In the age of online shopping, e-books and television, the genuine scholarly pursuit of reading for the sake of education is a rarity, and book stores that cater to the old soul bibliophiles of America are even more rare.
“It’s a public space. It’s where all kinds of people get together,” said Tina Bailey, the owner of The Book Stop for the past 25 years. “With people doing everything online now, public spaces are really important.”
The Book Stop, opened in 1967, is a small store on Fourth Avenue that sells used, rare and out of print books, most of which look like they belong on the village bookshelf from "Beauty and the Beast." There are small halls of drawers filled with old maps, unique photos and historic letters from people long gone.
Old Town is a small marketplace in downtown Tucson with several shops and small restaurants with an al fresco dining courtyard utilized by La Cocina, a restaurant and cantina that offers a variety of food and drink from many global cultures. The courtyard is filled with trees, flora and a stage for small entertainers, and the marketplace is ivy-covered and decorated like a garden made of recycled glass and metal.
The marketplace harbors local artisan shops like Barrio Bella, which sells recycled and upcycled fashions, and La Zia, which specializes in handcrafted Native American items.
Old Paint Records and Books sells an extensive collection of vintage vinyl records and nerdy comic books and t-shirts.
The Gypsy’s Emporium appropriately sells trinkets and treasures of all kinds. It vaguely resembles Ariel’s collection of found things from "The Little Mermaid," if the princess found herself at an estate sale.
Fanny’s Cocina offers freshly made, organic, locally sourced produce and grocery items for all kinds of healthy diets and lifestyles. It’s a great place to acquire vegetarian, vegan or gluten-free meals, as well as sweet smoothies and raspados.
Old Town is an eclectic, wholly Tucson experience everyone can enjoy.

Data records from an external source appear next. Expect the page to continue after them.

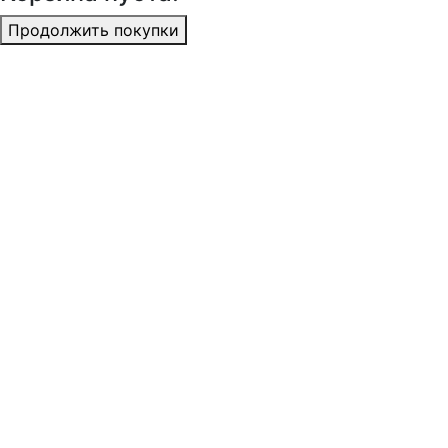
Продолжить покупки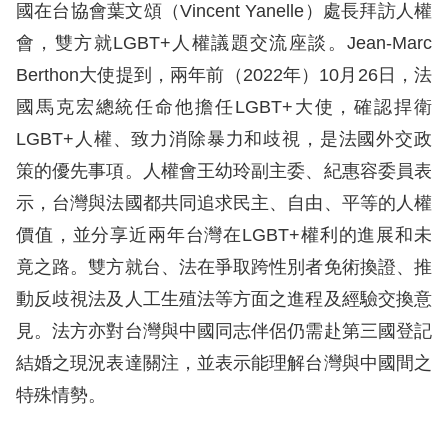
訴
國在台協會葉文頌（Vincent Yanelle）處長拜訪人權
會，雙方就LGBT+人權議題交流座談。Jean-Marc
人
Berthon大使提到，兩年前（2022年）10月26日，法
權
國馬克宏總統任命他擔任LGBT+大使，確認捍衛
資
LGBT+人權、致力消除暴力和歧視，是法國外交政
料
庫
策的優先事項。人權會王幼玲副主委、紀惠容委員表
示，台灣與法國都共同追求民主、自由、平等的人權
無
價值，並分享近兩年台灣在LGBT+權利的進展和未
障
竟之路。雙方就台、法在爭取跨性別者免術換證、推
礙
動反歧視法及人工生殖法等方面之進程及經驗交換意
快
見。法方亦對台灣與中國同志伴侶仍需赴第三國登記
捷
結婚之現況表達關注，並表示能理解台灣與中國間之
鍵
特殊情勢。
請
選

Campus Candy is the top Tucson destination for any college kid with an insatiable sweet tooth.
With over 400 assorted candies and almost 120 different flavors of frozen yogurt, Italian ice and gelato, anybody could get cavities from simply breathing in the shop from outside its doors. It’s like a gift shop from a miniature version of Willy Wonka’s Chocolate Factory.
They even sell retro candies from the 1920s onward, like Abba Zabba and Turkish Taffy, if anyone wants a get a taste of prohibition.
In Tucson, ice cream never goes out of season and neither does living sustainably.
Isabella’s Ice Cream began as an electric Ford Model-T food truck in 2010 and eventually expanded to be sold at many social venues, marketplaces and restaurants around Tucson. In 2016, they opened their own store right on Fourth Avenue, just a short walk from campus.
Isabella’s Ice Cream offers all natural, locally sourced ice cream and vegan sorbet in a variety of artisan flavors like organic lavender, desert honey and Madagascar vanilla bean, as well as other cool treats, espressos and other coffee drinks.
The ice cream is all handcrafted at their own creamery, made from fresh milk from a local dairy and fresh ingredients that are all non-GMO certified.
For a hot day swamped with studies, students can order Isabella’s ice cream online and get it delivered with Tapingo. The packaging is 100 percent recyclable and comes with biodegradable wooden spoons.